Texte fourni ▸
^^^^^^^^

ESPACE MÉMOIRE

Marie-Jeanne Hoffner, artiste et Nicolas Karmochkine, artiste proposent le portrait d’un créateur ou d’une créatrice au travers des lieux et des architectures qui l’inspirent.

 

Harry Gruyaert est photographe. Un photographe nourri dès son plus jeune âge à la chimie Agfa, et plutôt que de viré sépia il a pris le virage Kodachrome puis celui du numérique. Il arpente villes, paysages, lieux où les silhouettes géométrisent. Son travail cartographie le monde et la couleur en est son rapport. Par le plan et la découpe en strates colorées, il propose son style personnel dans le grand horizon de la photographie.

 

Tombé dans les bains de la photo dès l’enfance, son père travaillait chez Gevaert (Agfa), il démarre en noir et blanc dans sa Belgique natale, encore plus grise que la réalité.

Au milieu des années 1960, se rêvant peintre ou cinéaste, il quitte son pays pour aller se nourrir plus loin. Il a besoin de s’éloigner de sa famille catholique pour se trouver, alors c’est le premier voyage à Paris, pour voir des films « Je voulais faire du cinéma », dit-il.

^^^^^^^^

Données fournies ▸
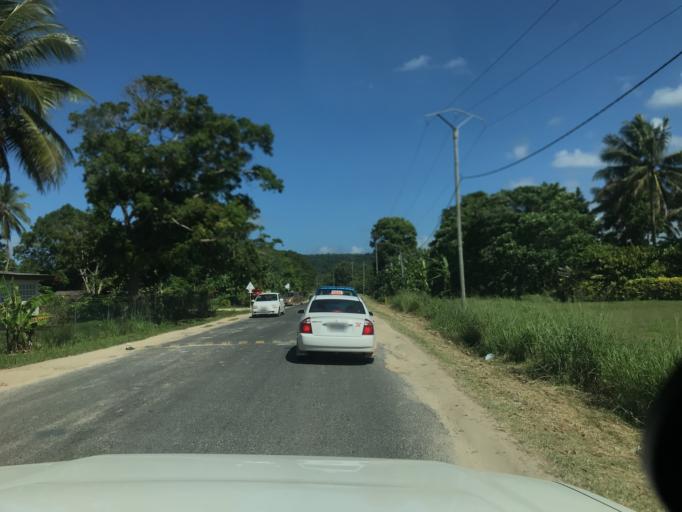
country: VU
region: Sanma
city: Luganville
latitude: -15.5183
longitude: 167.1667
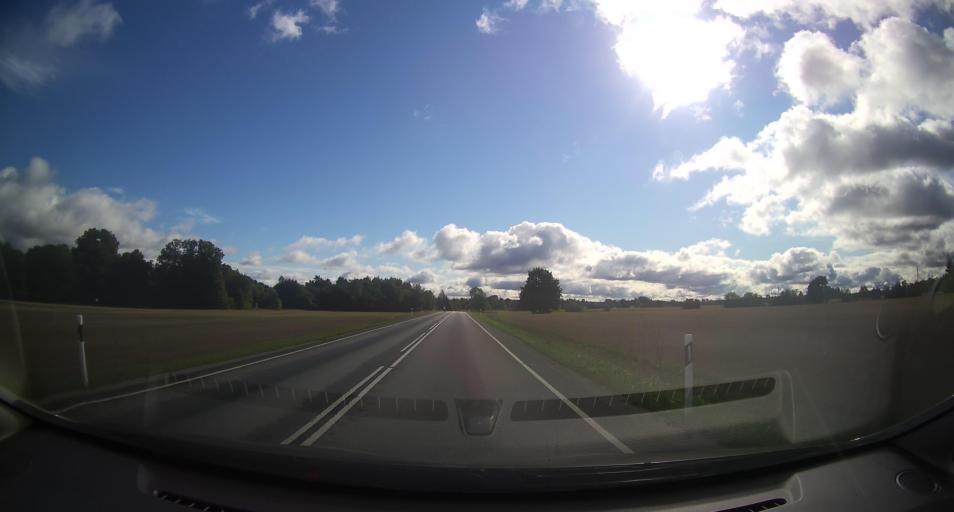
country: EE
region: Harju
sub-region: Anija vald
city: Kehra
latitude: 59.2830
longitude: 25.2464
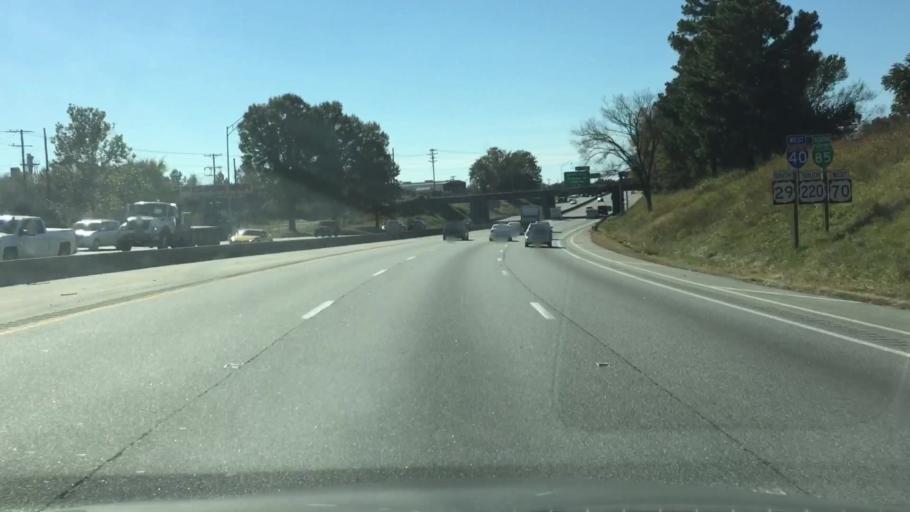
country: US
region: North Carolina
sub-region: Guilford County
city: Greensboro
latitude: 36.0397
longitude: -79.7802
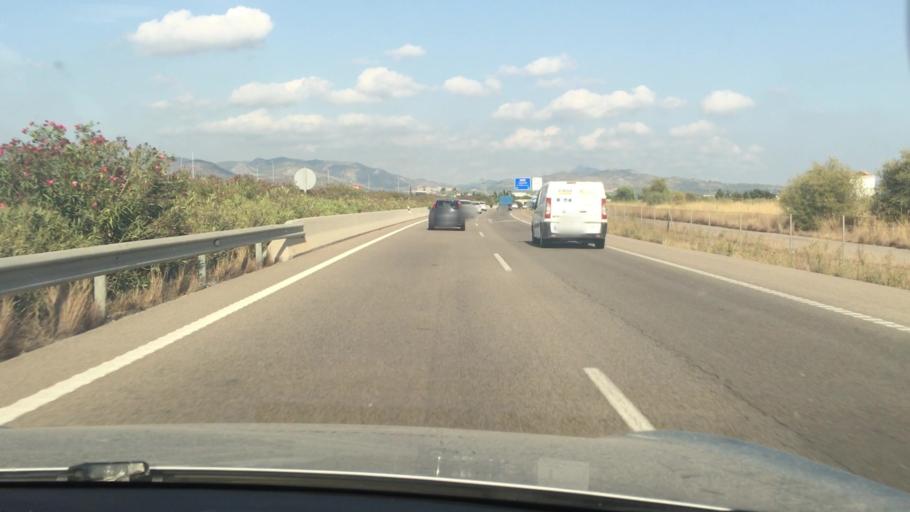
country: ES
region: Valencia
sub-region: Provincia de Castello
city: Vila-real
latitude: 39.9768
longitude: -0.1477
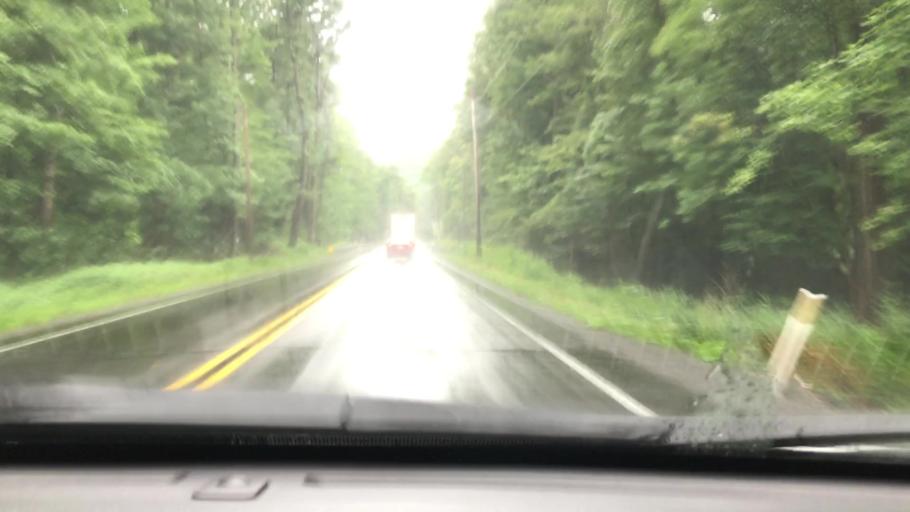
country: US
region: Pennsylvania
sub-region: Blair County
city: Tyrone
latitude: 40.7594
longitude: -78.2282
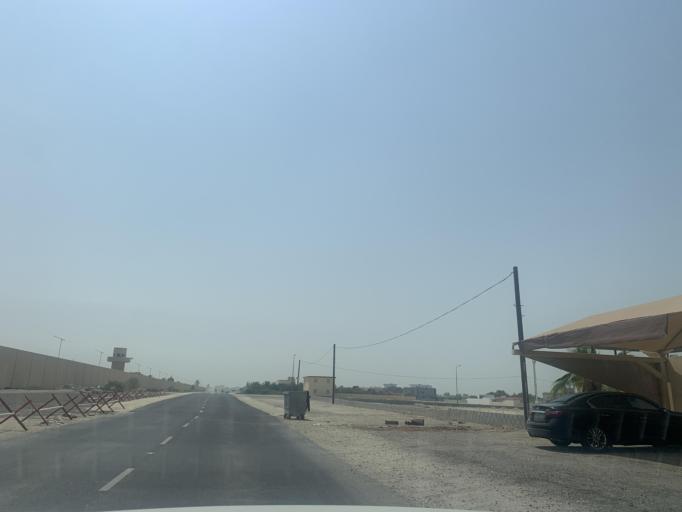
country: BH
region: Central Governorate
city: Madinat Hamad
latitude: 26.1517
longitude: 50.4736
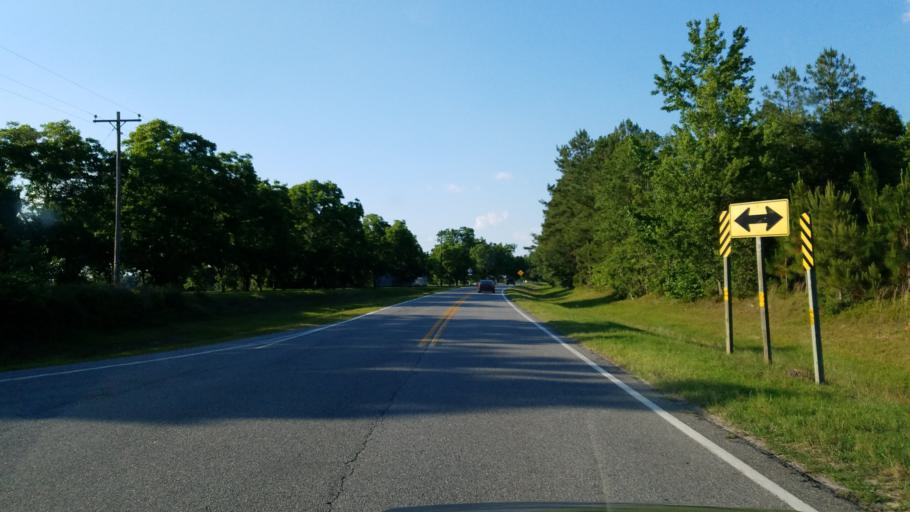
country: US
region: Georgia
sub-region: Lanier County
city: Lakeland
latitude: 30.9702
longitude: -83.0821
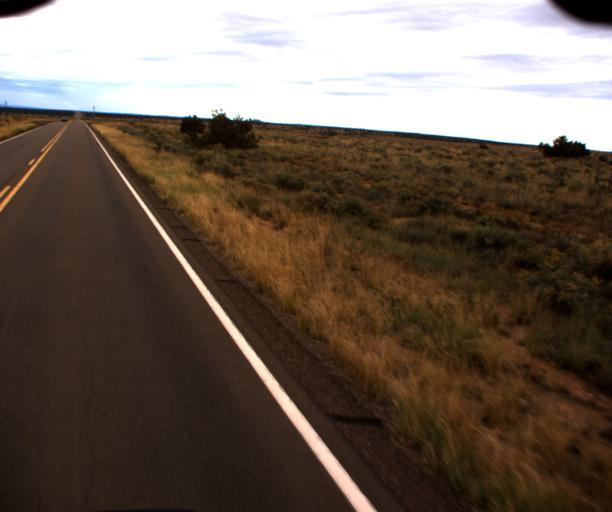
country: US
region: Arizona
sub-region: Navajo County
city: Snowflake
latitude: 34.6677
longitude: -110.1014
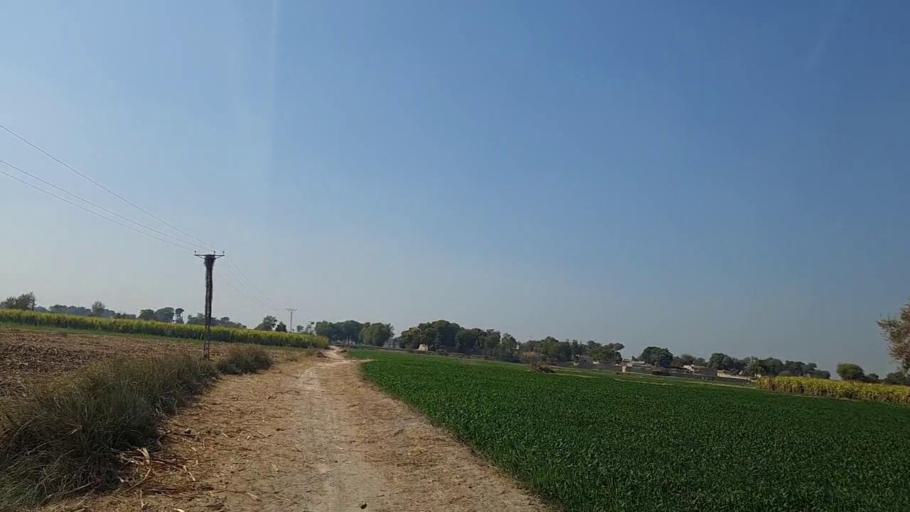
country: PK
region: Sindh
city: Daulatpur
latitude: 26.2890
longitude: 68.0573
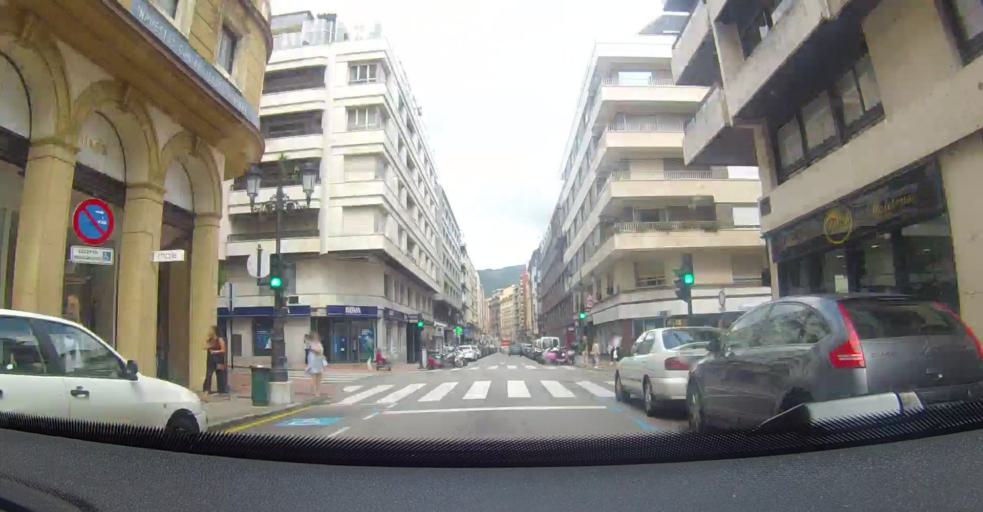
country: ES
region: Asturias
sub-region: Province of Asturias
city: Oviedo
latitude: 43.3635
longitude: -5.8526
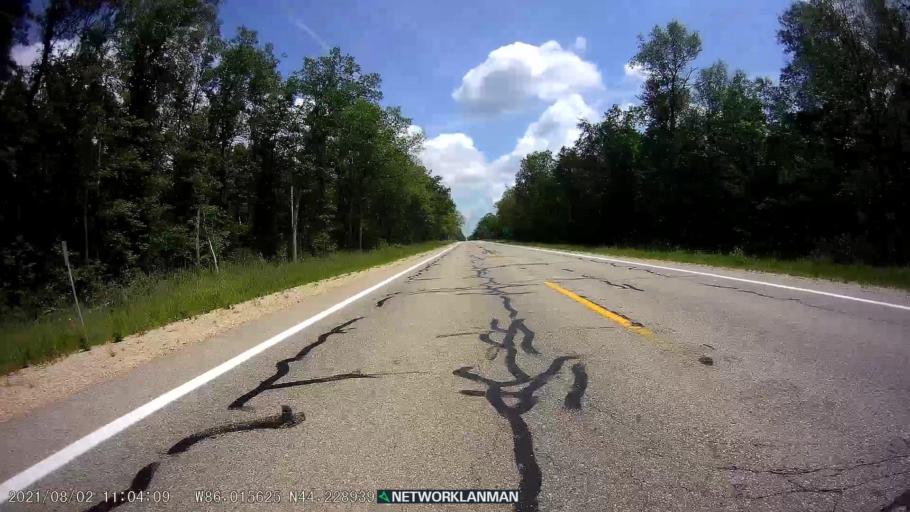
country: US
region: Michigan
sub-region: Manistee County
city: Manistee
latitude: 44.2290
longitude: -86.0159
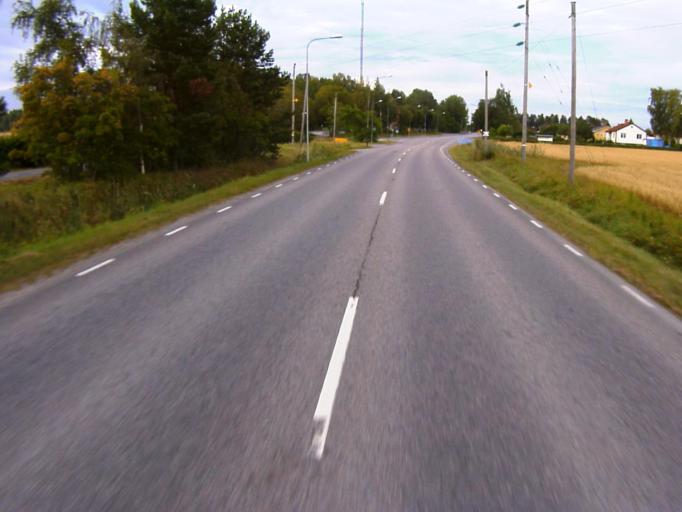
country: SE
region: Soedermanland
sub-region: Eskilstuna Kommun
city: Torshalla
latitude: 59.4028
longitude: 16.4851
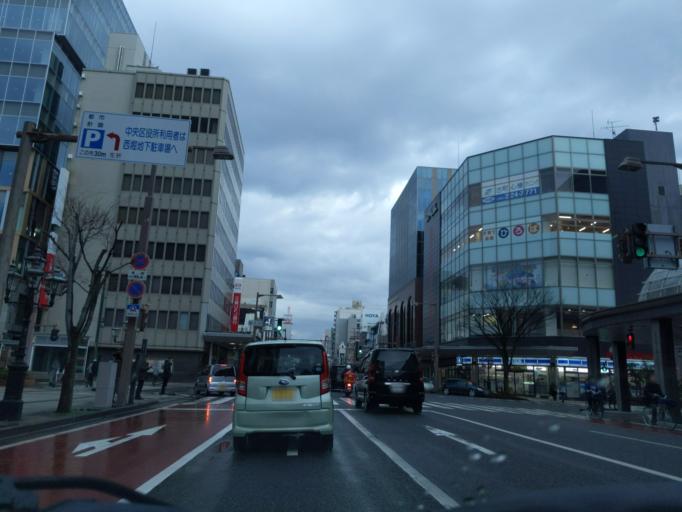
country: JP
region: Niigata
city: Niigata-shi
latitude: 37.9222
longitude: 139.0434
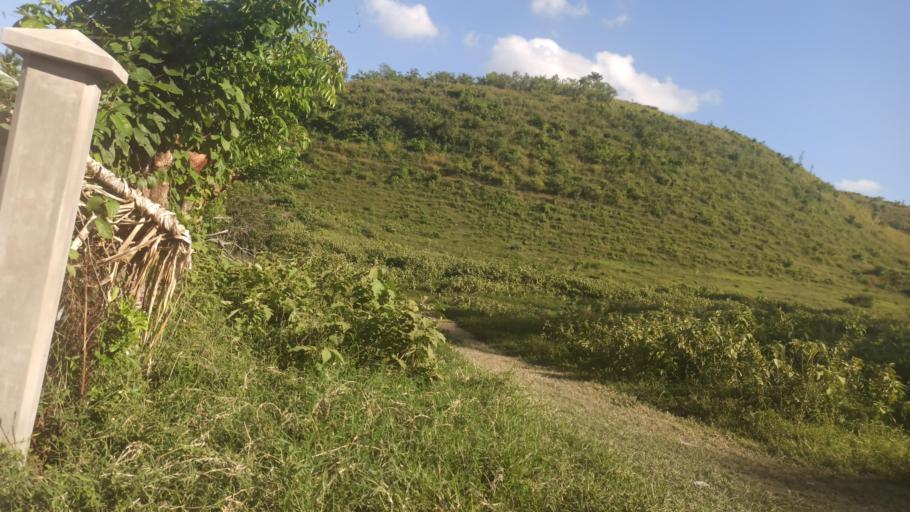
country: MX
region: Veracruz
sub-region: Poza Rica de Hidalgo
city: El Mollejon
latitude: 20.5559
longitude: -97.3974
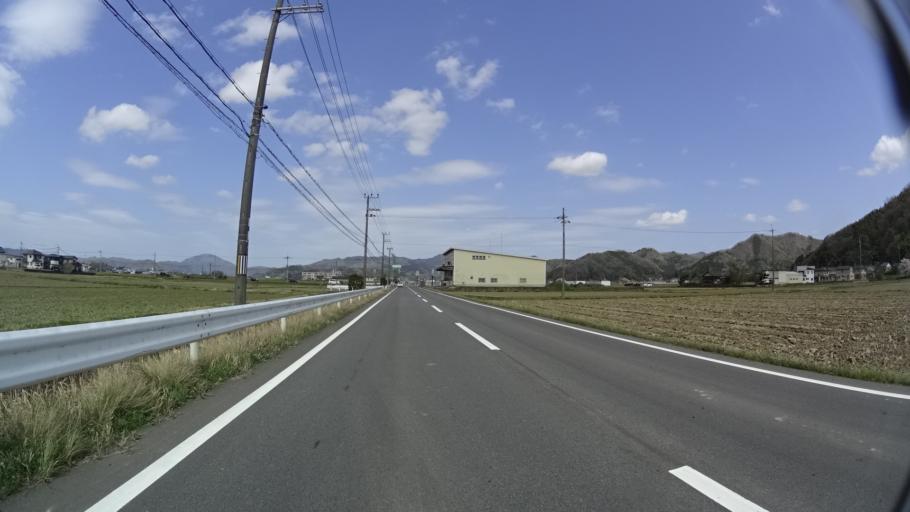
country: JP
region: Hyogo
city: Toyooka
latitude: 35.5228
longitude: 134.8399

^^^^^^^^

À faire ▸
1 – Restituez à l'identique le passage du texte sur Harry Gruyaert qui commence aux mots « Marie-Jeanne Hoffner, artiste et » et s'arrête après « de la photographie. ».
2 – Traduisez en anglais cette phrase du texte sur Harry Gruyaert : « Il arpente villes, paysages, lieux où les silhouettes géométrisent. »

Corrigés ▸
1 –
Marie-Jeanne Hoffner, artiste et Nicolas Karmochkine, artiste proposent le portrait d’un créateur ou d’une créatrice au travers des lieux et des architectures qui l’inspirent.

 

Harry Gruyaert est photographe. Un photographe nourri dès son plus jeune âge à la chimie Agfa, et plutôt que de viré sépia il a pris le virage Kodachrome puis celui du numérique. Il arpente villes, paysages, lieux où les silhouettes géométrisent. Son travail cartographie le monde et la couleur en est son rapport. Par le plan et la découpe en strates colorées, il propose son style personnel dans le grand horizon de la photographie.

2 – He roams cities, landscapes, places where silhouettes take on geometric form.